### The problem
Please restate word for word the lines from the top of the entries through the line that contains "0 $2 $3 $4 $5", and do not include any pictures.

### Circuit design text data
__________________________________________________
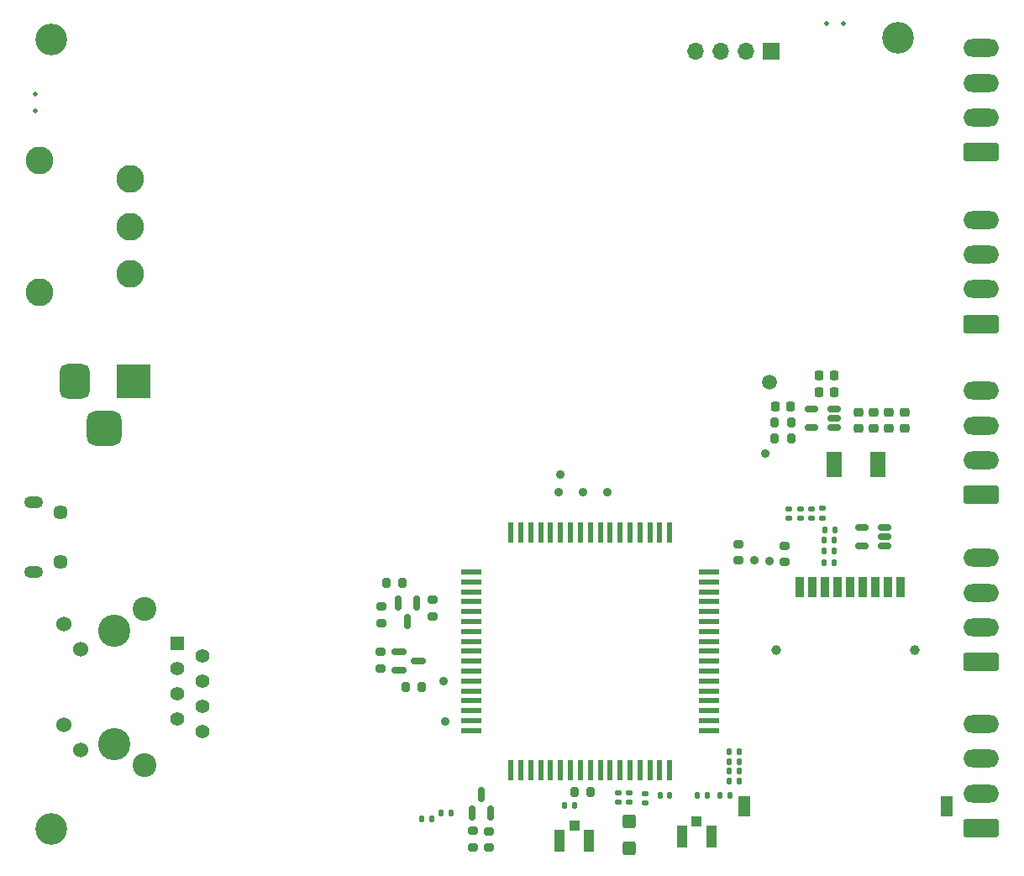
<source format=gbr>
G04 #@! TF.GenerationSoftware,KiCad,Pcbnew,7.0.2*
G04 #@! TF.CreationDate,2023-07-09T14:41:58+03:00*
G04 #@! TF.ProjectId,ELIESTER_V2,454c4945-5354-4455-925f-56322e6b6963,rev?*
G04 #@! TF.SameCoordinates,Original*
G04 #@! TF.FileFunction,Soldermask,Bot*
G04 #@! TF.FilePolarity,Negative*
%FSLAX46Y46*%
G04 Gerber Fmt 4.6, Leading zero omitted, Abs format (unit mm)*
G04 Created by KiCad (PCBNEW 7.0.2) date 2023-07-09 14:41:58*
%MOMM*%
%LPD*%
G01*
G04 APERTURE LIST*
G04 Aperture macros list*
%AMRoundRect*
0 Rectangle with rounded corners*
0 $1 Rounding radius*
0 $2 $3 $4 $5 $6 $7 $8 $9 X,Y pos of 4 corners*
0 Add a 4 corners polygon primitive as box body*
4,1,4,$2,$3,$4,$5,$6,$7,$8,$9,$2,$3,0*
0 Add four circle primitives for the rounded corners*
1,1,$1+$1,$2,$3*
1,1,$1+$1,$4,$5*
1,1,$1+$1,$6,$7*
1,1,$1+$1,$8,$9*
0 Add four rect primitives between the rounded corners*
20,1,$1+$1,$2,$3,$4,$5,0*
20,1,$1+$1,$4,$5,$6,$7,0*
20,1,$1+$1,$6,$7,$8,$9,0*
20,1,$1+$1,$8,$9,$2,$3,0*%
G04 Aperture macros list end*
%ADD10R,3.500000X3.500000*%
%ADD11RoundRect,0.750000X-0.750000X-1.000000X0.750000X-1.000000X0.750000X1.000000X-0.750000X1.000000X0*%
%ADD12RoundRect,0.875000X-0.875000X-0.875000X0.875000X-0.875000X0.875000X0.875000X-0.875000X0.875000X0*%
%ADD13C,3.200000*%
%ADD14RoundRect,0.250000X1.550000X-0.650000X1.550000X0.650000X-1.550000X0.650000X-1.550000X-0.650000X0*%
%ADD15O,3.600000X1.800000*%
%ADD16C,0.500000*%
%ADD17O,1.900000X1.200000*%
%ADD18C,1.450000*%
%ADD19R,1.700000X1.700000*%
%ADD20O,1.700000X1.700000*%
%ADD21C,2.800000*%
%ADD22C,3.250000*%
%ADD23R,1.400000X1.400000*%
%ADD24C,1.400000*%
%ADD25C,1.530000*%
%ADD26C,2.400000*%
%ADD27RoundRect,0.150000X0.512500X0.150000X-0.512500X0.150000X-0.512500X-0.150000X0.512500X-0.150000X0*%
%ADD28RoundRect,0.135000X0.135000X0.185000X-0.135000X0.185000X-0.135000X-0.185000X0.135000X-0.185000X0*%
%ADD29R,1.000000X1.050000*%
%ADD30R,1.050000X2.200000*%
%ADD31RoundRect,0.225000X-0.225000X-0.250000X0.225000X-0.250000X0.225000X0.250000X-0.225000X0.250000X0*%
%ADD32RoundRect,0.225000X0.250000X-0.225000X0.250000X0.225000X-0.250000X0.225000X-0.250000X-0.225000X0*%
%ADD33RoundRect,0.147500X-0.147500X-0.172500X0.147500X-0.172500X0.147500X0.172500X-0.147500X0.172500X0*%
%ADD34RoundRect,0.200000X0.200000X0.275000X-0.200000X0.275000X-0.200000X-0.275000X0.200000X-0.275000X0*%
%ADD35C,0.900000*%
%ADD36C,1.000000*%
%ADD37R,1.200000X2.000000*%
%ADD38R,0.950000X2.000000*%
%ADD39RoundRect,0.140000X0.140000X0.170000X-0.140000X0.170000X-0.140000X-0.170000X0.140000X-0.170000X0*%
%ADD40RoundRect,0.200000X-0.275000X0.200000X-0.275000X-0.200000X0.275000X-0.200000X0.275000X0.200000X0*%
%ADD41R,2.000000X0.500000*%
%ADD42R,0.500000X2.000000*%
%ADD43RoundRect,0.200000X0.275000X-0.200000X0.275000X0.200000X-0.275000X0.200000X-0.275000X-0.200000X0*%
%ADD44RoundRect,0.140000X-0.170000X0.140000X-0.170000X-0.140000X0.170000X-0.140000X0.170000X0.140000X0*%
%ADD45RoundRect,0.147500X0.147500X0.172500X-0.147500X0.172500X-0.147500X-0.172500X0.147500X-0.172500X0*%
%ADD46RoundRect,0.140000X0.170000X-0.140000X0.170000X0.140000X-0.170000X0.140000X-0.170000X-0.140000X0*%
%ADD47RoundRect,0.140000X-0.140000X-0.170000X0.140000X-0.170000X0.140000X0.170000X-0.140000X0.170000X0*%
%ADD48RoundRect,0.135000X0.185000X-0.135000X0.185000X0.135000X-0.185000X0.135000X-0.185000X-0.135000X0*%
%ADD49RoundRect,0.225000X0.225000X0.250000X-0.225000X0.250000X-0.225000X-0.250000X0.225000X-0.250000X0*%
%ADD50RoundRect,0.135000X-0.135000X-0.185000X0.135000X-0.185000X0.135000X0.185000X-0.135000X0.185000X0*%
%ADD51RoundRect,0.250000X-0.425000X0.450000X-0.425000X-0.450000X0.425000X-0.450000X0.425000X0.450000X0*%
%ADD52RoundRect,0.200000X-0.200000X-0.275000X0.200000X-0.275000X0.200000X0.275000X-0.200000X0.275000X0*%
%ADD53RoundRect,0.150000X-0.150000X0.587500X-0.150000X-0.587500X0.150000X-0.587500X0.150000X0.587500X0*%
%ADD54R,1.600000X2.500000*%
%ADD55RoundRect,0.150000X-0.587500X-0.150000X0.587500X-0.150000X0.587500X0.150000X-0.587500X0.150000X0*%
%ADD56C,1.500000*%
%ADD57RoundRect,0.150000X0.150000X-0.587500X0.150000X0.587500X-0.150000X0.587500X-0.150000X-0.587500X0*%
G04 APERTURE END LIST*
D10*
X172300000Y-92800000D03*
D11*
X166300000Y-92800000D03*
D12*
X169300000Y-97500000D03*
D13*
X164000000Y-58300000D03*
D14*
X257735000Y-104250000D03*
D15*
X257735000Y-100750000D03*
X257735000Y-97250000D03*
X257735000Y-93750000D03*
D16*
X242100000Y-56700000D03*
X243800000Y-56700000D03*
D17*
X162212500Y-105000000D03*
D18*
X164912500Y-106000000D03*
X164912500Y-111000000D03*
D17*
X162212500Y-112000000D03*
D13*
X164000000Y-137900000D03*
D19*
X236530000Y-59475000D03*
D20*
X233990000Y-59475000D03*
X231450000Y-59475000D03*
X228910000Y-59475000D03*
D14*
X257735000Y-121100000D03*
D15*
X257735000Y-117600000D03*
X257735000Y-114100000D03*
X257735000Y-110600000D03*
D16*
X162400000Y-65550000D03*
X162400000Y-63850000D03*
D21*
X171950000Y-81925000D03*
X171950000Y-77200000D03*
X171950000Y-72400000D03*
X162750000Y-70550000D03*
X162750000Y-83850000D03*
D22*
X170280000Y-117900000D03*
X170280000Y-129330000D03*
D23*
X176630000Y-119170000D03*
D24*
X179170000Y-120440000D03*
X176630000Y-121710000D03*
X179170000Y-122980000D03*
X176630000Y-124250000D03*
X179170000Y-125520000D03*
X176630000Y-126790000D03*
X179170000Y-128060000D03*
D25*
X165200000Y-117290000D03*
X166900000Y-119830000D03*
X165200000Y-127400000D03*
X166900000Y-129940000D03*
D26*
X173330000Y-115740000D03*
X173330000Y-131490000D03*
D14*
X257735000Y-69695000D03*
D15*
X257735000Y-66195000D03*
X257735000Y-62695000D03*
X257735000Y-59195000D03*
D14*
X257735000Y-137825000D03*
D15*
X257735000Y-134325000D03*
X257735000Y-130825000D03*
X257735000Y-127325000D03*
D14*
X257735000Y-87000000D03*
D15*
X257735000Y-83500000D03*
X257735000Y-80000000D03*
X257735000Y-76500000D03*
D27*
X242837500Y-95550000D03*
X242837500Y-96500000D03*
X242837500Y-97450000D03*
X240562500Y-97450000D03*
X240562500Y-95550000D03*
D28*
X202300000Y-136900000D03*
X201280000Y-136900000D03*
D29*
X229025000Y-137175000D03*
D30*
X227550000Y-138700000D03*
X230500000Y-138700000D03*
D13*
X249300000Y-58150000D03*
D31*
X236925000Y-95300000D03*
X238475000Y-95300000D03*
D29*
X216700000Y-137600000D03*
D30*
X215225000Y-139125000D03*
X218175000Y-139125000D03*
D32*
X248420000Y-97500000D03*
X248420000Y-95950000D03*
D33*
X215715000Y-135500000D03*
X216685000Y-135500000D03*
D32*
X250000000Y-97500000D03*
X250000000Y-95950000D03*
D34*
X218325000Y-134200000D03*
X216675000Y-134200000D03*
D35*
X236400000Y-110900000D03*
X220000000Y-104000000D03*
D36*
X251000000Y-119850000D03*
X237000000Y-119850000D03*
D37*
X254200000Y-135600000D03*
X233800000Y-135600000D03*
D38*
X240710000Y-113550000D03*
X239440000Y-113550000D03*
X249600000Y-113550000D03*
X243250000Y-113550000D03*
X244520000Y-113550000D03*
X248330000Y-113550000D03*
X245790000Y-113550000D03*
X247060000Y-113550000D03*
X241980000Y-113550000D03*
D39*
X233280000Y-131100000D03*
X232320000Y-131100000D03*
D40*
X202450000Y-114812500D03*
X202450000Y-116462500D03*
D41*
X206300000Y-128000000D03*
X206300000Y-127000000D03*
X206300000Y-126000000D03*
X206300000Y-125000000D03*
X206300000Y-124000000D03*
X206300000Y-123000000D03*
X206300000Y-122000000D03*
X206300000Y-121000000D03*
X206300000Y-120000000D03*
X206300000Y-119000000D03*
X206300000Y-118000000D03*
X206300000Y-117000000D03*
X206300000Y-116000000D03*
X206300000Y-115000000D03*
X206300000Y-114000000D03*
X206300000Y-113000000D03*
X206300000Y-112000000D03*
D42*
X210300000Y-108000000D03*
X211300000Y-108000000D03*
X212300000Y-108000000D03*
X213300000Y-108000000D03*
X214300000Y-108000000D03*
X215300000Y-108000000D03*
X216300000Y-108000000D03*
X217300000Y-108000000D03*
X218300000Y-108000000D03*
X219300000Y-108000000D03*
X220300000Y-108000000D03*
X221300000Y-108000000D03*
X222300000Y-108000000D03*
X223300000Y-108000000D03*
X224300000Y-108000000D03*
X225300000Y-108000000D03*
X226300000Y-108000000D03*
D41*
X230300000Y-112000000D03*
X230300000Y-113000000D03*
X230300000Y-114000000D03*
X230300000Y-115000000D03*
X230300000Y-116000000D03*
X230300000Y-117000000D03*
X230300000Y-118000000D03*
X230300000Y-119000000D03*
X230300000Y-120000000D03*
X230300000Y-121000000D03*
X230300000Y-122000000D03*
X230300000Y-123000000D03*
X230300000Y-124000000D03*
X230300000Y-125000000D03*
X230300000Y-126000000D03*
X230300000Y-127000000D03*
X230300000Y-128000000D03*
D42*
X226300000Y-132000000D03*
X225300000Y-132000000D03*
X224300000Y-132000000D03*
X223300000Y-132000000D03*
X222300000Y-132000000D03*
X221300000Y-132000000D03*
X220300000Y-132000000D03*
X219300000Y-132000000D03*
X218300000Y-132000000D03*
X217300000Y-132000000D03*
X216300000Y-132000000D03*
X215300000Y-132000000D03*
X214300000Y-132000000D03*
X213300000Y-132000000D03*
X212300000Y-132000000D03*
X211300000Y-132000000D03*
X210300000Y-132000000D03*
D43*
X206500000Y-139750000D03*
X206500000Y-138100000D03*
D44*
X223800000Y-134320000D03*
X223800000Y-135280000D03*
D35*
X217600000Y-104000000D03*
D45*
X230085000Y-134500000D03*
X229115000Y-134500000D03*
D46*
X238300000Y-106580000D03*
X238300000Y-105620000D03*
D45*
X233285000Y-132100000D03*
X232315000Y-132100000D03*
D44*
X221100000Y-134250000D03*
X221100000Y-135210000D03*
D43*
X208100000Y-139775000D03*
X208100000Y-138125000D03*
D47*
X232320000Y-133100000D03*
X233280000Y-133100000D03*
D48*
X241700000Y-106600000D03*
X241700000Y-105580000D03*
D35*
X203500000Y-123000000D03*
D46*
X239500000Y-106580000D03*
X239500000Y-105620000D03*
D39*
X242860000Y-111100000D03*
X241900000Y-111100000D03*
D49*
X242875000Y-92200000D03*
X241325000Y-92200000D03*
D32*
X245340000Y-97495000D03*
X245340000Y-95945000D03*
D50*
X241890000Y-108800000D03*
X242910000Y-108800000D03*
D34*
X238525000Y-98500000D03*
X236875000Y-98500000D03*
D35*
X215100000Y-104000000D03*
D50*
X231400000Y-134500000D03*
X232420000Y-134500000D03*
D28*
X204310000Y-136300000D03*
X203290000Y-136300000D03*
D35*
X234800000Y-110800000D03*
D43*
X197200000Y-121725000D03*
X197200000Y-120075000D03*
D39*
X233280000Y-130100000D03*
X232320000Y-130100000D03*
D51*
X222200000Y-137150000D03*
X222200000Y-139850000D03*
D34*
X201325000Y-123600000D03*
X199675000Y-123600000D03*
D43*
X197250000Y-117162500D03*
X197250000Y-115512500D03*
D46*
X240600000Y-106580000D03*
X240600000Y-105620000D03*
D35*
X203700000Y-127100000D03*
D52*
X236875000Y-96900000D03*
X238525000Y-96900000D03*
D34*
X199375000Y-113137500D03*
X197725000Y-113137500D03*
D50*
X241890000Y-109900000D03*
X242910000Y-109900000D03*
D53*
X198900000Y-115100000D03*
X200800000Y-115100000D03*
X199850000Y-116975000D03*
D47*
X225340000Y-134500000D03*
X226300000Y-134500000D03*
D44*
X222200000Y-134270000D03*
X222200000Y-135230000D03*
D54*
X242850000Y-101180000D03*
X247250000Y-101180000D03*
D55*
X199062500Y-121950000D03*
X199062500Y-120050000D03*
X200937500Y-121000000D03*
D43*
X237900000Y-111025000D03*
X237900000Y-109375000D03*
D32*
X246880000Y-97500000D03*
X246880000Y-95950000D03*
D35*
X215300000Y-102200000D03*
X235900000Y-100100000D03*
D49*
X242875000Y-93900000D03*
X241325000Y-93900000D03*
D27*
X247975000Y-107500000D03*
X247975000Y-108450000D03*
X247975000Y-109400000D03*
X245700000Y-109400000D03*
X245700000Y-107500000D03*
D43*
X233200000Y-110825000D03*
X233200000Y-109175000D03*
D50*
X241915000Y-107800000D03*
X242935000Y-107800000D03*
D56*
X236400000Y-92900000D03*
D57*
X208250000Y-136325000D03*
X206350000Y-136325000D03*
X207300000Y-134450000D03*
M02*

</source>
__________________________________________________
### Response area
<source format=gbr>
G04 #@! TF.GenerationSoftware,KiCad,Pcbnew,7.0.2*
G04 #@! TF.CreationDate,2023-07-09T14:41:58+03:00*
G04 #@! TF.ProjectId,ELIESTER_V2,454c4945-5354-4455-925f-56322e6b6963,rev?*
G04 #@! TF.SameCoordinates,Original*
G04 #@! TF.FileFunction,Soldermask,Bot*
G04 #@! TF.FilePolarity,Negative*
%FSLAX46Y46*%
G04 Gerber Fmt 4.6, Leading zero omitted, Abs format (unit mm)*
G04 Created by KiCad (PCBNEW 7.0.2) date 2023-07-09 14:41:58*
%MOMM*%
%LPD*%
G01*
G04 APERTURE LIST*
G04 Aperture macros list*
%AMRoundRect*
0 Rectangle with rounded corners*
0 $1 Rounding radius*
0 $2 $3 $4 $5 $6 $7 $8 $9 X,Y pos of 4 corners*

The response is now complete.